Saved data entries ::
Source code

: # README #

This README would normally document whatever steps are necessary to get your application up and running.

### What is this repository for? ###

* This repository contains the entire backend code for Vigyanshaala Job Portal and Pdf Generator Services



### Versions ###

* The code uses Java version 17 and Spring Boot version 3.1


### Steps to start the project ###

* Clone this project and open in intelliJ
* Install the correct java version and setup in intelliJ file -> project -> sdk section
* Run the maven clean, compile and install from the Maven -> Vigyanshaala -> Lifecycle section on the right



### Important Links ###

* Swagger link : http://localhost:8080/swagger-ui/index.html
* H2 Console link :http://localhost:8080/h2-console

Brief :: Restate the records above word for word, omitting nothing.

Answer below ::
Source code

: # README #

This README would normally document whatever steps are necessary to get your application up and running.

### What is this repository for? ###

* This repository contains the entire backend code for Vigyanshaala Job Portal and Pdf Generator Services



### Versions ###

* The code uses Java version 17 and Spring Boot version 3.1


### Steps to start the project ###

* Clone this project and open in intelliJ
* Install the correct java version and setup in intelliJ file -> project -> sdk section
* Run the maven clean, compile and install from the Maven -> Vigyanshaala -> Lifecycle section on the right



### Important Links ###

* Swagger link : http://localhost:8080/swagger-ui/index.html
* H2 Console link :http://localhost:8080/h2-console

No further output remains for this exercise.